Но это была ее работа. И ничего поделать было нельзя.
– Ишь, как каменный,– пронесся шепот.
– Вот нервы,– вторил кто-то, и ненависть разлилась по сосудам Ольги, как жгучая кислота. Им бы, конечно, гиенам, хотелось бы, чтобы он устроил истерику на потеху публики, жадной до крови, но мужчина молчал, в последнем исступленном жесте прижав к себе жену.

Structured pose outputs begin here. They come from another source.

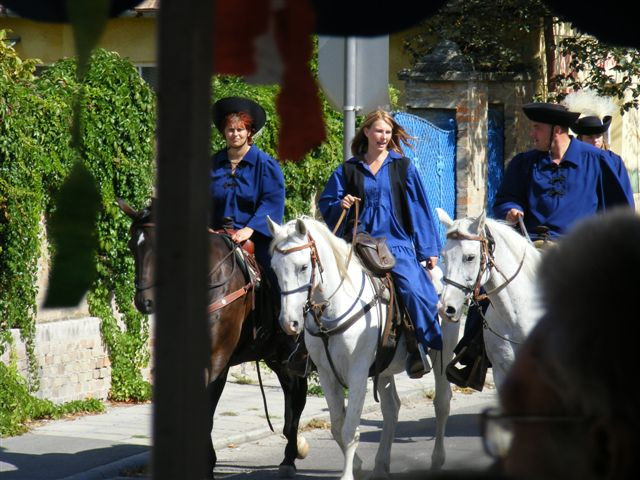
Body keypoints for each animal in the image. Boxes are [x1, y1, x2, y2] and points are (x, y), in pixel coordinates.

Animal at [121, 199, 312, 476]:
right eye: (132, 246)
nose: (144, 302)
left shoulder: (217, 362)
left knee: (298, 396)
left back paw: (290, 456)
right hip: (275, 356)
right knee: (292, 393)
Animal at [268, 218, 460, 480]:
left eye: (303, 267)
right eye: (275, 269)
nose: (289, 323)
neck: (334, 309)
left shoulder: (357, 373)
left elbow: (349, 430)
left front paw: (349, 474)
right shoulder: (327, 375)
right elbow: (337, 426)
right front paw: (358, 466)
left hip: (442, 355)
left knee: (442, 403)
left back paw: (437, 459)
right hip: (385, 369)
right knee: (391, 409)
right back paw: (380, 466)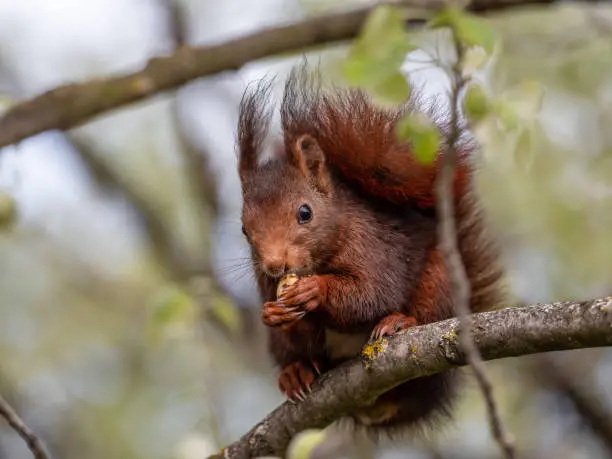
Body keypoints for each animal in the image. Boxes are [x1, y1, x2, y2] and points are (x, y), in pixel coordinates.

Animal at [234, 63, 502, 436]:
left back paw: (401, 322)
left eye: (305, 212)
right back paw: (295, 372)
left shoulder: (375, 247)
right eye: (244, 228)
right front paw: (273, 314)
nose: (275, 264)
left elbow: (372, 294)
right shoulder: (265, 283)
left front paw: (314, 290)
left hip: (439, 282)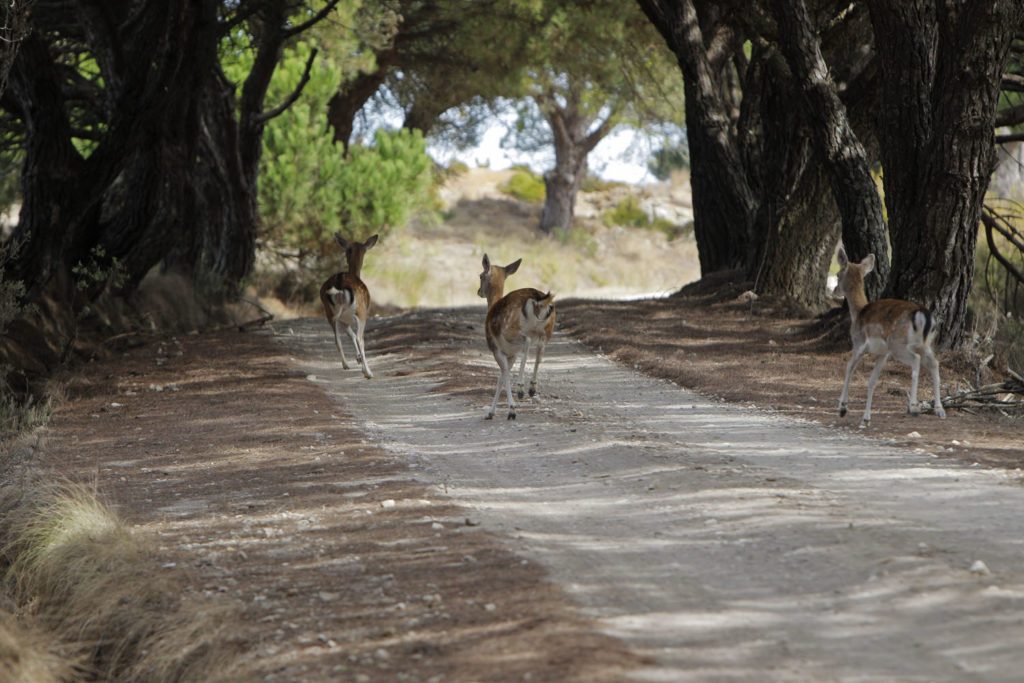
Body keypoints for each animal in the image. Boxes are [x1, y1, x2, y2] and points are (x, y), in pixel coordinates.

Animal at [317, 231, 378, 378]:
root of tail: (340, 286)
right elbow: (355, 337)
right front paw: (361, 363)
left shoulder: (344, 320)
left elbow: (350, 335)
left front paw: (357, 359)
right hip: (361, 312)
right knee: (360, 339)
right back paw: (368, 373)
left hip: (330, 313)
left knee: (337, 339)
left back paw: (346, 365)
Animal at [477, 253, 557, 419]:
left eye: (480, 275)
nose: (479, 291)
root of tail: (537, 300)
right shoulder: (510, 354)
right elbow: (501, 378)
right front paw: (491, 412)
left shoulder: (497, 349)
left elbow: (504, 375)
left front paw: (511, 409)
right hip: (547, 330)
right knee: (540, 353)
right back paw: (532, 387)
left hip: (511, 329)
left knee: (527, 344)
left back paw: (520, 388)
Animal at [831, 245, 942, 428]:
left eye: (838, 275)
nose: (834, 290)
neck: (858, 313)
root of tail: (922, 314)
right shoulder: (882, 354)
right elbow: (872, 380)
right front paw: (866, 418)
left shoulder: (859, 343)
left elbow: (849, 368)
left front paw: (843, 408)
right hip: (925, 344)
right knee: (934, 363)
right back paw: (939, 409)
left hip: (898, 344)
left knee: (916, 360)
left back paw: (914, 406)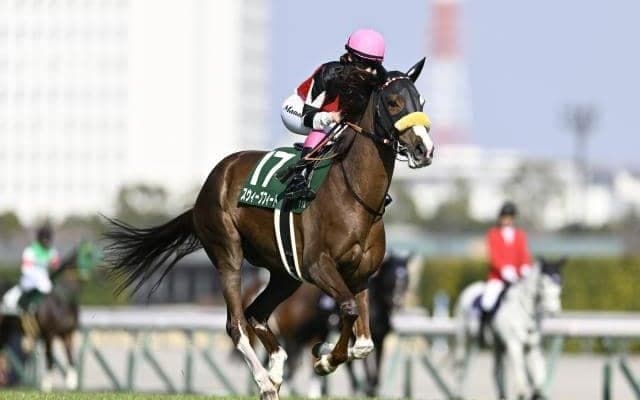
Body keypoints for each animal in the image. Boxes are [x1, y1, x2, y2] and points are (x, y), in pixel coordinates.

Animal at [0, 241, 102, 391]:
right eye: (88, 254)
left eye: (98, 253)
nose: (103, 272)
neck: (63, 299)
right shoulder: (49, 333)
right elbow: (50, 357)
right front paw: (46, 385)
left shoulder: (68, 333)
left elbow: (70, 357)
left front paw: (72, 383)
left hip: (7, 331)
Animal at [105, 59, 434, 400]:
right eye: (393, 102)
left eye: (420, 102)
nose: (424, 149)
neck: (354, 194)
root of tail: (211, 182)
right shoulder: (318, 265)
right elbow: (348, 309)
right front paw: (325, 360)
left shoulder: (359, 276)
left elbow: (364, 342)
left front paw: (324, 352)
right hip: (228, 253)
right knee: (236, 323)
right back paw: (264, 381)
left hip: (285, 274)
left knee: (257, 314)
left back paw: (276, 370)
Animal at [453, 258, 566, 400]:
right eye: (542, 284)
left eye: (560, 283)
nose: (554, 311)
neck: (524, 312)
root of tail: (469, 288)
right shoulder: (514, 344)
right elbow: (520, 377)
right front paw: (523, 393)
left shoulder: (532, 346)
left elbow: (539, 377)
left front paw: (537, 393)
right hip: (463, 338)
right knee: (460, 367)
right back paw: (458, 393)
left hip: (495, 345)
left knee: (497, 371)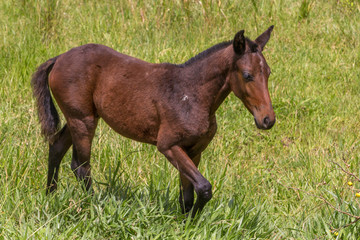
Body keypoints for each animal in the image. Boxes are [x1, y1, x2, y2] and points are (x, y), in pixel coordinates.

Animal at [31, 25, 276, 217]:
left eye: (268, 72)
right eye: (247, 75)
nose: (268, 120)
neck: (191, 93)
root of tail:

Крики, раздавшиеся в первых рядах, были похожи на кипяток, и девушка завертела головой, пытаясь понять, что происходит. Громко выматерившись, сразу несколько полицейских бросились к углу дома, придерживая руками шапки, кто-то что-то отчитывал в рацию, толпа взволнованно гудела, как штормовое море.
Ольга подняла глаза и остолбенела на мгновение, забыв даже перевести за взглядом камеру.

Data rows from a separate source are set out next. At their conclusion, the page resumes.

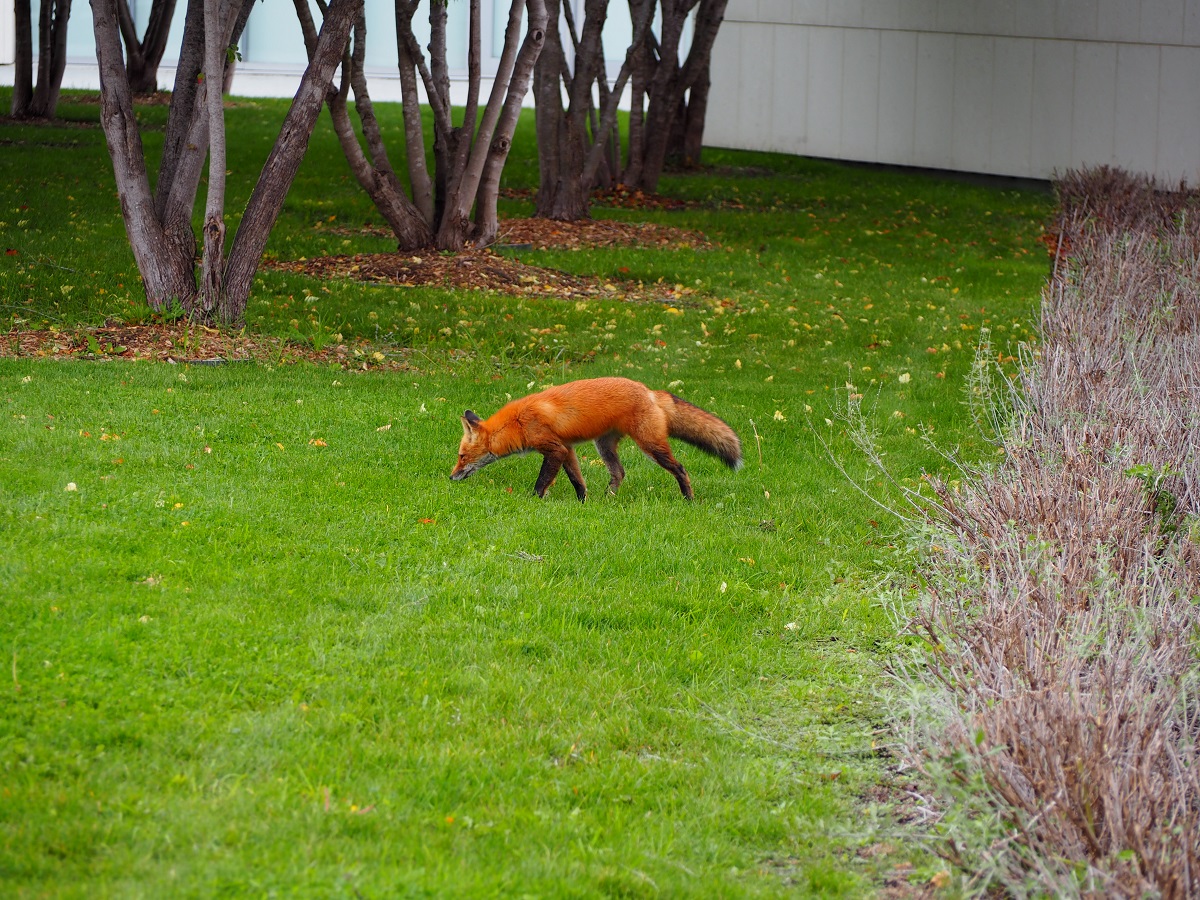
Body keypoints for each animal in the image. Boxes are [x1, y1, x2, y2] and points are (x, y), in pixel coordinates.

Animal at [450, 377, 742, 501]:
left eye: (461, 456)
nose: (451, 478)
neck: (517, 423)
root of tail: (650, 391)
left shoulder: (554, 449)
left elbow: (542, 481)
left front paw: (533, 501)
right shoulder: (567, 449)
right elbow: (578, 480)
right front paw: (582, 503)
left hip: (650, 445)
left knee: (680, 468)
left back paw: (688, 499)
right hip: (604, 446)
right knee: (620, 472)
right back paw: (608, 499)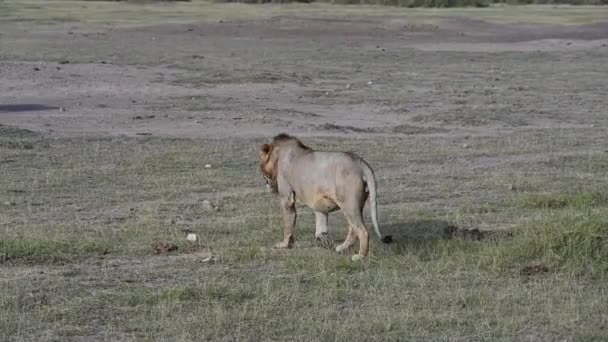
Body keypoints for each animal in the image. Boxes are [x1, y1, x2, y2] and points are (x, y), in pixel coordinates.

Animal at [258, 132, 392, 260]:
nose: (264, 181)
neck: (278, 155)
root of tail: (360, 163)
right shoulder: (319, 202)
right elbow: (321, 222)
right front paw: (322, 240)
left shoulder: (287, 197)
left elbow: (288, 224)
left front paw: (284, 244)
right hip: (356, 204)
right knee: (353, 229)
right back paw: (341, 248)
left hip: (349, 204)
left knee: (362, 230)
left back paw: (360, 256)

На седьмом этаже окно было распахнуто настежь, и холодный ветер трепал голубые кружевные занавеси, то вышвыривая их свободно виться над городом, то снова увлекая в квартиру. Там, прямо на подоконнике, опасно высунувшись, наклонившись над черной бездной, замерла маленькая девчушка в теплой пижаме, с мокрыми после ванной волосами, такая крошечная, что отсюда она казалась почти точкой.
Ольге казалось, что ее ударили по голове, и снова, и снова, задрав голову, она стояла, глядя на малышку, и понимала, как старое, давно забытое смертоносное чувство в ней дает первые черные побеги, ширится, высится, прорастает и расцветает, пускает бутоны и отравляет, отравляет ее смертельным ядом, выжигая внутри то последнее светлое, что еще было в ней когда-то. Механически она подняла камеру, приблизила к себе щелчком кнопки крошечное лицо, подумав вдруг совершенно отстраненно, что смысла снимать это нет – все равно монтажеры вырежут детское лицо, побоявшись судебных исков.

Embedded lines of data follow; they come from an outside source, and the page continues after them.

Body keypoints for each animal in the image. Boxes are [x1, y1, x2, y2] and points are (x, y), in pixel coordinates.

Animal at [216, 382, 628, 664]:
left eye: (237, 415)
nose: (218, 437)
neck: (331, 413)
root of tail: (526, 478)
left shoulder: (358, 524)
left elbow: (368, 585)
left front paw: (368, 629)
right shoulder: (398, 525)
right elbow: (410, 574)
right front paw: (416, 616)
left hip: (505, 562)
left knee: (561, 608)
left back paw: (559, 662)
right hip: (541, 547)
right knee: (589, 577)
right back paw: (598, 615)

Но ей это нужно было не для работы.
Приблизив камеру на максимум, она увидела, как детская мордашка заполонила крошечный экран практически полностью. Со всех сторон взволнованные соседи, расталкивая друг друга локтями, пытались заглянуть через ее плечо, любопытствующее вытягивая короткие шеи. Кто-то толкнул Ольгу в спину, и ей пришлось долго скользить объективом по горящим окнам, прежде чем вновь столкнуться с девочкой.
А та, будто почувствовав, что ее снимают, посмотрела прямо в объектив, и Ольга поняла, что от обморока ее отделяют буквально пару вздохов. У девочки были пухлые щеки, губы сердечком, густые кустистые брови, маленькие руки с крошечными пальцами, которыми она держалась за кромку козырька, но главное – глаза. В обрамлении черных влажных кудрей, свесившихся на бледное лицо, на Ольгу глядели серо-зеленые глаза отнюдь не ребенка.